Sauvé par une babouche

Dans Eh bien, dansez maintenant…, Marc Lambron se fait «menu chroniqueur des très riches heures de la sarkozye» (p. 174), en l’occurrence de la première année de la présidence de Nicolas S. Sa série de «croquis» (p. 231) — du prince lui-même, de ses épouses, de ses prédécesseurs, de ses sous-fifres, de ses adversaires — se laisse lire d’un œil distrait.

Puis, subitement, on tombe sur la phrase suivante : «Garant de la laïcité, n’allant d’ailleurs guère à la messe, [Nicolas Sarkozy] soutenait pourtant que la ferveur des croyants doit être mise au service de l’intérêt civique, prompt à baiser tactiquement la mule du pape, sinon la babouche de l’imam» (p. 90-91). Avant l’apparition de la babouche, on aurait pu s’interroger sur le rapport du président français aux animaux. Heureusement que cette babouche est là.

 

Référence

Lambron, Marc, Eh bien, dansez maintenant…, Paris, Grasset, 2008, 231 p.

Le zeugme du dimanche matin et de Jean Echenoz

Jean Echenoz, Des éclairs, 2010, couverture

«Non qu’il soit ni se sente contraint par qui que ce soit de produire, trouver des idées nouvelles et inventer toujours, c’est juste que c’est plus fort que lui, étant à cet égard et à ses yeux — car détenant, il faut bien le dire, une assez haute idée de lui-même — plus imaginatif que tout le monde.»

Jean Echenoz, Des éclairs. Roman, Paris, Éditions de Minuit, 2010, 174 p., p. 43.

 

(Une définition du zeugme ? Par .)

Lettre au Gros Bon Sens

Cher Gros Bon Sens,

Je viens de voir la publicité que vous signez aujourd’hui dans la Presse (p. A15) pour un nouveau véhicule de Nissan.

Publicité fautive de Nissan, la Presse, 2010

 

Pareille publicité, en couleurs, sur deux pages, doit coûter fort cher. J’imagine que vous voulez limiter le prix de vos véhicules. Je comprends tout ça.

Sont-ce des raisons suffisantes pour faire des économies en matière de langue ? Cela vous aurait-il coûté beaucoup plus cher d’engager quelqu’un qui maîtrise l’emploi du subjonctif ?

Signé : Un lecteur qui trouve que c’est bien beau parler d’innovations, encore faut-il que ça soit écrit correctement.

La bosse de la publicité

Le Réseau de transport de la Capitale — il s’agit évidemment de Québec — est en campagne publicitaire.

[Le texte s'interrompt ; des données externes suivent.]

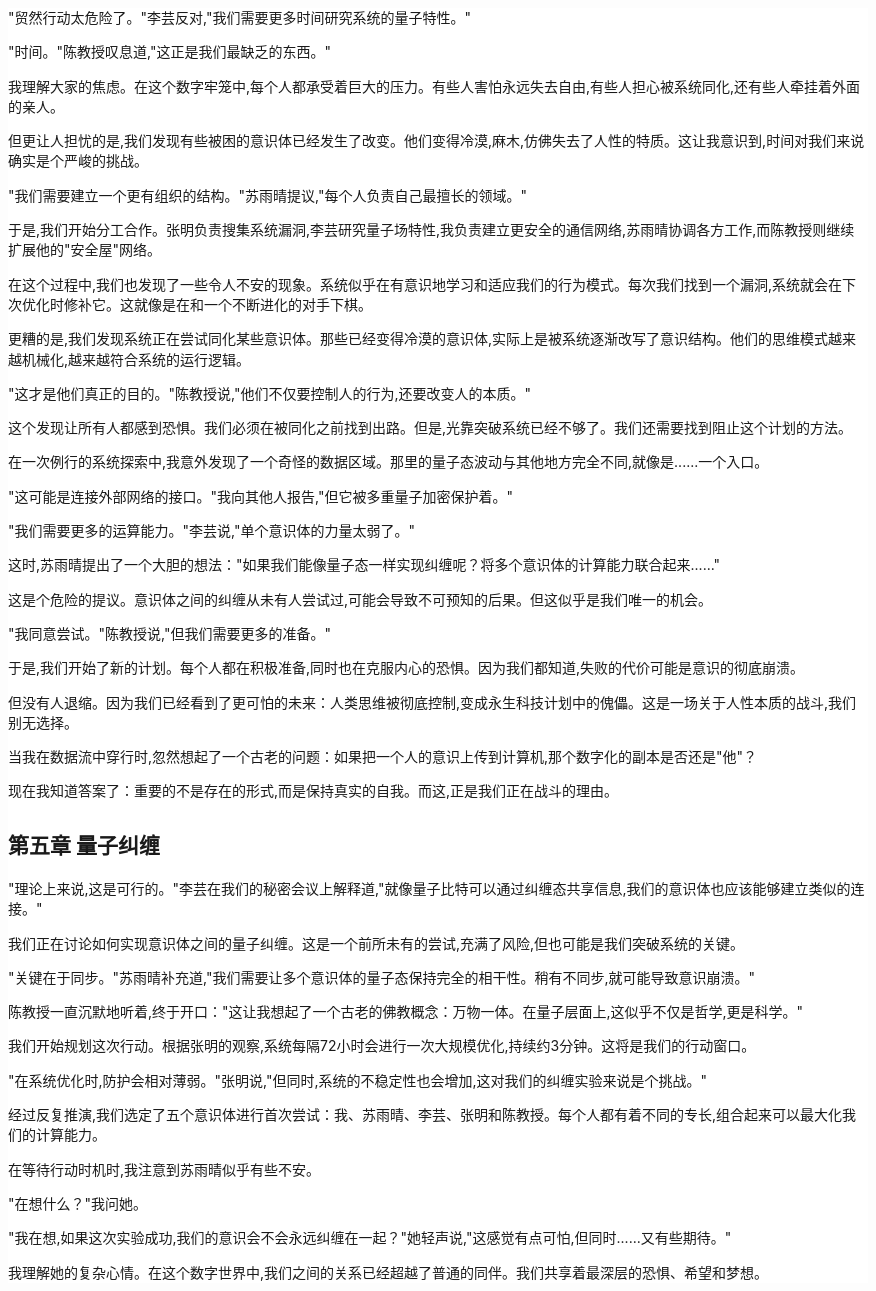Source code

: "贸然行动太危险了。"李芸反对,"我们需要更多时间研究系统的量子特性。"

"时间。"陈教授叹息道,"这正是我们最缺乏的东西。"

我理解大家的焦虑。在这个数字牢笼中,每个人都承受着巨大的压力。有些人害怕永远失去自由,有些人担心被系统同化,还有些人牵挂着外面的亲人。

但更让人担忧的是,我们发现有些被困的意识体已经发生了改变。他们变得冷漠,麻木,仿佛失去了人性的特质。这让我意识到,时间对我们来说确实是个严峻的挑战。

"我们需要建立一个更有组织的结构。"苏雨晴提议,"每个人负责自己最擅长的领域。"

于是,我们开始分工合作。张明负责搜集系统漏洞,李芸研究量子场特性,我负责建立更安全的通信网络,苏雨晴协调各方工作,而陈教授则继续扩展他的"安全屋"网络。

在这个过程中,我们也发现了一些令人不安的现象。系统似乎在有意识地学习和适应我们的行为模式。每次我们找到一个漏洞,系统就会在下次优化时修补它。这就像是在和一个不断进化的对手下棋。

更糟的是,我们发现系统正在尝试同化某些意识体。那些已经变得冷漠的意识体,实际上是被系统逐渐改写了意识结构。他们的思维模式越来越机械化,越来越符合系统的运行逻辑。

"这才是他们真正的目的。"陈教授说,"他们不仅要控制人的行为,还要改变人的本质。"

这个发现让所有人都感到恐惧。我们必须在被同化之前找到出路。但是,光靠突破系统已经不够了。我们还需要找到阻止这个计划的方法。

在一次例行的系统探索中,我意外发现了一个奇怪的数据区域。那里的量子态波动与其他地方完全不同,就像是......一个入口。

"这可能是连接外部网络的接口。"我向其他人报告,"但它被多重量子加密保护着。"

"我们需要更多的运算能力。"李芸说,"单个意识体的力量太弱了。"

这时,苏雨晴提出了一个大胆的想法："如果我们能像量子态一样实现纠缠呢？将多个意识体的计算能力联合起来......"

这是个危险的提议。意识体之间的纠缠从未有人尝试过,可能会导致不可预知的后果。但这似乎是我们唯一的机会。

"我同意尝试。"陈教授说,"但我们需要更多的准备。"

于是,我们开始了新的计划。每个人都在积极准备,同时也在克服内心的恐惧。因为我们都知道,失败的代价可能是意识的彻底崩溃。

但没有人退缩。因为我们已经看到了更可怕的未来：人类思维被彻底控制,变成永生科技计划中的傀儡。这是一场关于人性本质的战斗,我们别无选择。

当我在数据流中穿行时,忽然想起了一个古老的问题：如果把一个人的意识上传到计算机,那个数字化的副本是否还是"他"？

现在我知道答案了：重要的不是存在的形式,而是保持真实的自我。而这,正是我们正在战斗的理由。



## 第五章 量子纠缠

"理论上来说,这是可行的。"李芸在我们的秘密会议上解释道,"就像量子比特可以通过纠缠态共享信息,我们的意识体也应该能够建立类似的连接。"

我们正在讨论如何实现意识体之间的量子纠缠。这是一个前所未有的尝试,充满了风险,但也可能是我们突破系统的关键。

"关键在于同步。"苏雨晴补充道,"我们需要让多个意识体的量子态保持完全的相干性。稍有不同步,就可能导致意识崩溃。"

陈教授一直沉默地听着,终于开口："这让我想起了一个古老的佛教概念：万物一体。在量子层面上,这似乎不仅是哲学,更是科学。"

我们开始规划这次行动。根据张明的观察,系统每隔72小时会进行一次大规模优化,持续约3分钟。这将是我们的行动窗口。

"在系统优化时,防护会相对薄弱。"张明说,"但同时,系统的不稳定性也会增加,这对我们的纠缠实验来说是个挑战。"

经过反复推演,我们选定了五个意识体进行首次尝试：我、苏雨晴、李芸、张明和陈教授。每个人都有着不同的专长,组合起来可以最大化我们的计算能力。

在等待行动时机时,我注意到苏雨晴似乎有些不安。

"在想什么？"我问她。

"我在想,如果这次实验成功,我们的意识会不会永远纠缠在一起？"她轻声说,"这感觉有点可怕,但同时......又有些期待。"

我理解她的复杂心情。在这个数字世界中,我们之间的关系已经超越了普通的同伴。我们共享着最深层的恐惧、希望和梦想。
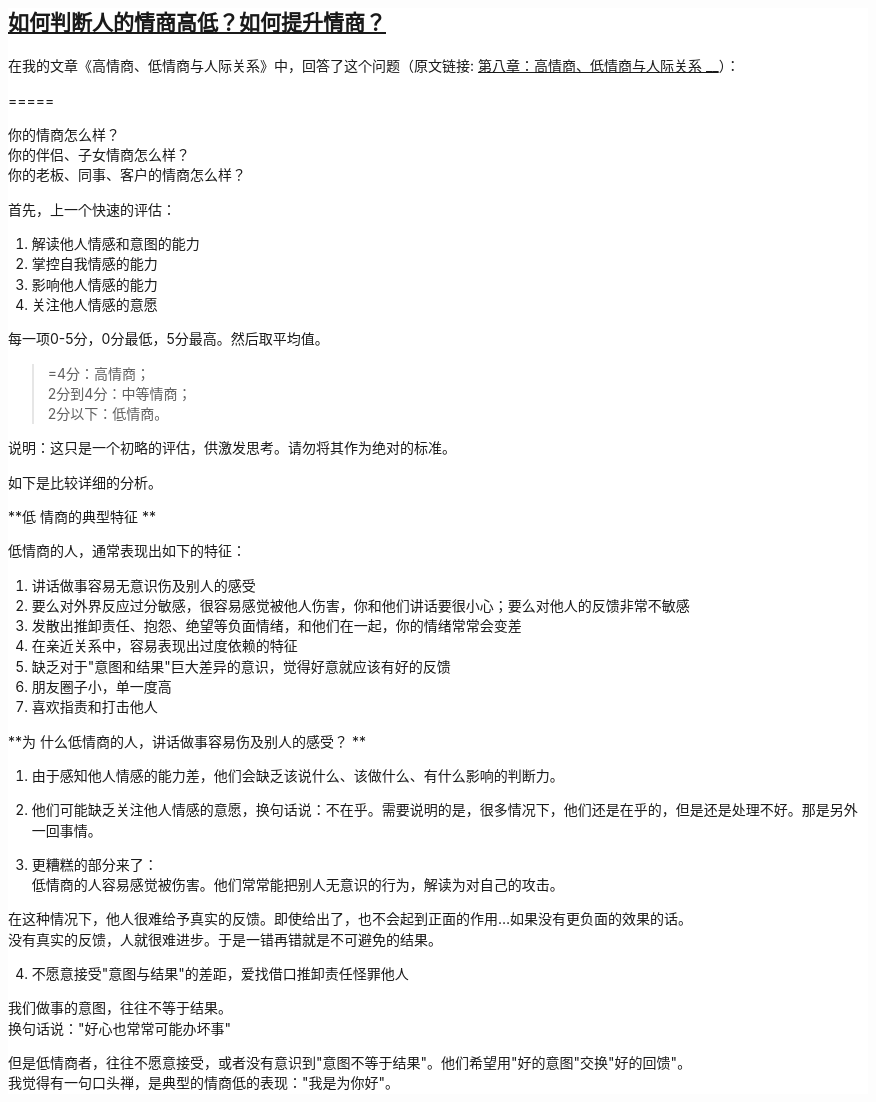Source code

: ## [如何判断人的情商高低？如何提升情商？](https://www.zhihu.com/question/20543245/answer/15431008)
在我的文章《高情商、低情商与人际关系》中，回答了这个问题（原文链接: [第八章：高情商、低情商与人际关系
__](https://link.zhihu.com/?target=http%3A//blog.learn2motivate.com/archives/135)）：  
  
=====  
  
你的情商怎么样？  
你的伴侣、子女情商怎么样？  
你的老板、同事、客户的情商怎么样？  
  
首先，上一个快速的评估：  
  
1) 解读他人情感和意图的能力  
2) 掌控自我情感的能力  
3) 影响他人情感的能力  
4) 关注他人情感的意愿  
  
每一项0-5分，0分最低，5分最高。然后取平均值。  
  
>=4分：高情商；  
2分到4分：中等情商；  
2分以下：低情商。  
  
说明：这只是一个初略的评估，供激发思考。请勿将其作为绝对的标准。  
  
如下是比较详细的分析。  
  
 **低 情商的典型特征 **  
  
低情商的人，通常表现出如下的特征：  
  
1) 讲话做事容易无意识伤及别人的感受  
2) 要么对外界反应过分敏感，很容易感觉被他人伤害，你和他们讲话要很小心；要么对他人的反馈非常不敏感  
3) 发散出推卸责任、抱怨、绝望等负面情绪，和他们在一起，你的情绪常常会变差  
4) 在亲近关系中，容易表现出过度依赖的特征  
5) 缺乏对于"意图和结果"巨大差异的意识，觉得好意就应该有好的反馈  
6) 朋友圈子小，单一度高  
7) 喜欢指责和打击他人  
  
 **为 什么低情商的人，讲话做事容易伤及别人的感受？ **  
  
1) 由于感知他人情感的能力差，他们会缺乏该说什么、该做什么、有什么影响的判断力。  
  
2) 他们可能缺乏关注他人情感的意愿，换句话说：不在乎。需要说明的是，很多情况下，他们还是在乎的，但是还是处理不好。那是另外一回事情。  
  
3) 更糟糕的部分来了：  
低情商的人容易感觉被伤害。他们常常能把别人无意识的行为，解读为对自己的攻击。  
  
在这种情况下，他人很难给予真实的反馈。即使给出了，也不会起到正面的作用…如果没有更负面的效果的话。  
没有真实的反馈，人就很难进步。于是一错再错就是不可避免的结果。  
  
4) 不愿意接受"意图与结果"的差距，爱找借口推卸责任怪罪他人  
  
我们做事的意图，往往不等于结果。  
换句话说："好心也常常可能办坏事"  
  
但是低情商者，往往不愿意接受，或者没有意识到"意图不等于结果"。他们希望用"好的意图"交换"好的回馈"。  
我觉得有一句口头禅，是典型的情商低的表现："我是为你好"。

Publicité pour les transports en commun, Ville de Québec, 2010

Celle-ci permet de rappeler une fois de plus la forte présence du tutoiement dans la publicité québécoise : «ton quotidien», «essaie-le».

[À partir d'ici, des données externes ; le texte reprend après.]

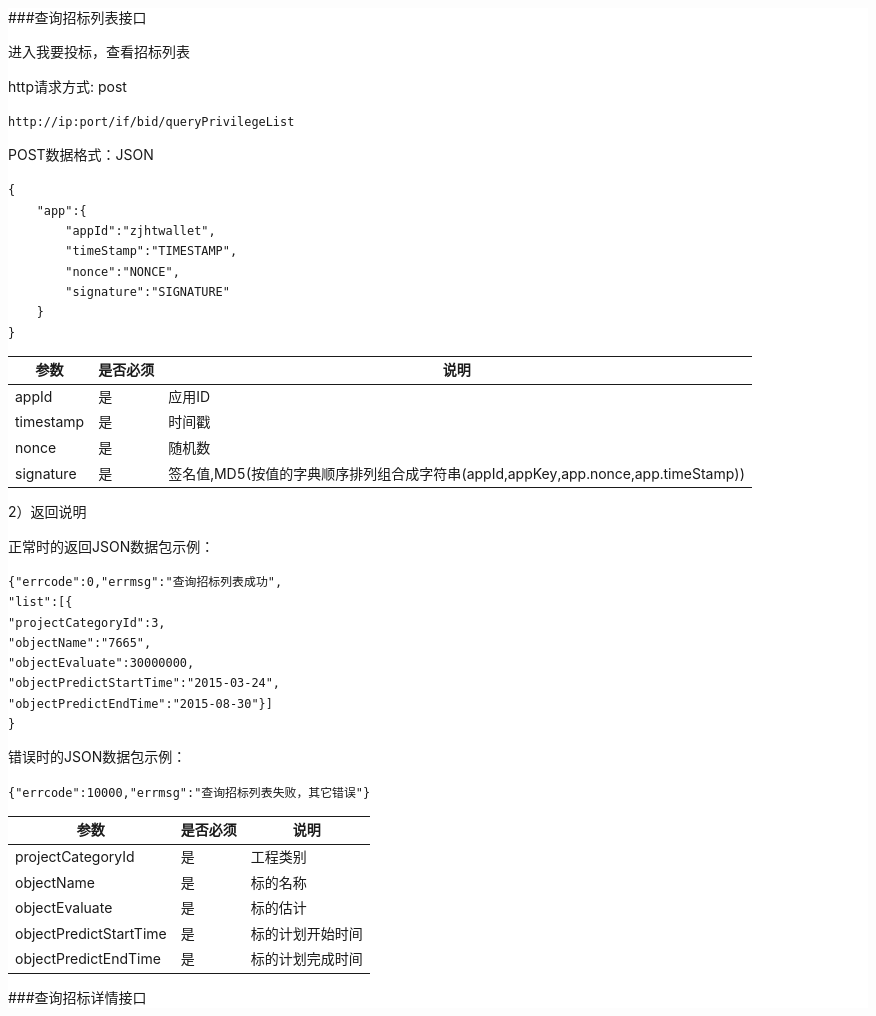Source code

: 
###查询招标列表接口

进入我要投标，查看招标列表


http请求方式: post

    http://ip:port/if/bid/queryPrivilegeList


POST数据格式：JSON

    {
        "app":{
            "appId":"zjhtwallet",
            "timeStamp":"TIMESTAMP", 
            "nonce":"NONCE",
            "signature":"SIGNATURE"
        }
    } 


参数|是否必须|说明
----|----|-----
appId|是|应用ID
timestamp|是|时间戳
nonce|是|随机数
signature|是|签名值,MD5(按值的字典顺序排列组合成字符串(appId,appKey,app.nonce,app.timeStamp))



2）返回说明

正常时的返回JSON数据包示例：
 
    {"errcode":0,"errmsg":"查询招标列表成功",
    "list":[{
	"projectCategoryId":3,
	"objectName":"7665",
	"objectEvaluate":30000000,
	"objectPredictStartTime":"2015-03-24",
	"objectPredictEndTime":"2015-08-30"}]
    }


错误时的JSON数据包示例：

    {"errcode":10000,"errmsg":"查询招标列表失败，其它错误"}


参数|是否必须|说明
----|----|-----
projectCategoryId|是|工程类别
objectName|是|标的名称
objectEvaluate|是|标的估计
objectPredictStartTime|是|标的计划开始时间
objectPredictEndTime|是|标的计划完成时间


###查询招标详情接口
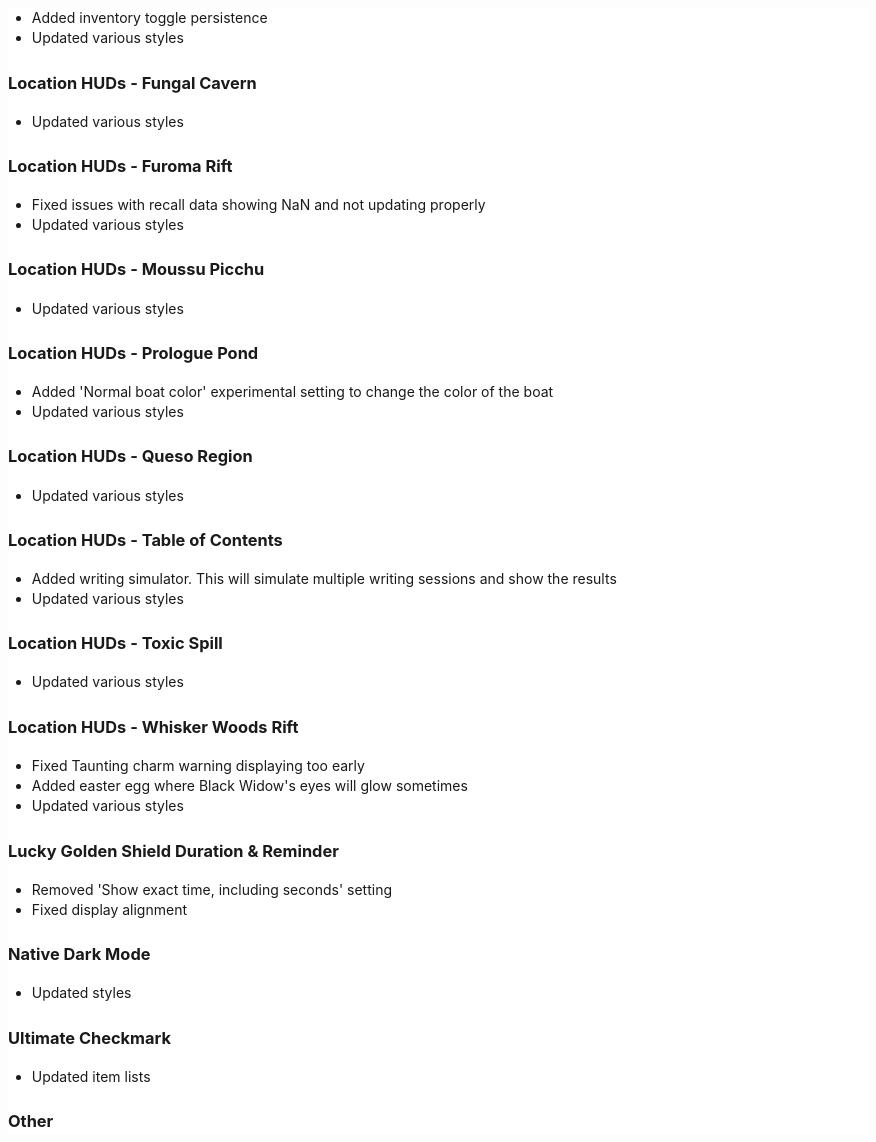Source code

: - Added inventory toggle persistence
- Updated various styles

### Location HUDs - Fungal Cavern

- Updated various styles

### Location HUDs - Furoma Rift

- Fixed issues with recall data showing NaN and not updating properly
- Updated various styles

### Location HUDs - Moussu Picchu

- Updated various styles

### Location HUDs - Prologue Pond

- Added 'Normal boat color' experimental setting to change the color of the boat
- Updated various styles

### Location HUDs - Queso Region

- Updated various styles

### Location HUDs - Table of Contents

- Added writing simulator. This will simulate multiple writing sessions and show the results
- Updated various styles

### Location HUDs - Toxic Spill

- Updated various styles

### Location HUDs - Whisker Woods Rift

- Fixed Taunting charm warning displaying too early
- Added easter egg where Black Widow's eyes will glow sometimes
- Updated various styles

### Lucky Golden Shield Duration & Reminder

- Removed 'Show exact time, including seconds' setting
- Fixed display alignment

### Native Dark Mode

- Updated styles

### Ultimate Checkmark

- Updated item lists

### Other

Elle donne l’occasion d’indiquer au non-autochtone que le mot bus au Québec rime parfois avec prépuce (le busse), mais aussi avec crosse (le bosse). Par ailleurs, le verbe bosser désigne moins le travail («T’as intérêt à bosser») que le fait de donner des ordres («Arrête de me bosser»).

Cette campagne publicitaire oblige surtout à se poser une question : que fait là le mot «bus» ? Est-il simplement juxtaposé à «ton quotidien» ? Faut-il plutôt l’entendre comme un verbe, ce qui nécessiterait la prononciation en –osse ? Busse ton quotidien n’aurait, en effet, aucun sens. Bosse ton quotidien, guère plus, objectera-t-on, mais ce ne serait pas la première fois qu’un publicitaire sacrifierait le sens à un effet de manche.

On ne saurait mieux dire

Un spectacle sera bientôt consacré au chanteur québécois Jean-Pierre Ferland. Le metteur en scène, Serge Postigo, expliquait cette semaine à la radio de Radio-Canada qu’il ne voulait pas que Ferland se sente «hommagé» par ce spectacle. L’Oreille tendue est parfaitement d’accord avec Serge Postigo : elle ne souhaite pas elle non plus que Ferland soit «hommagé».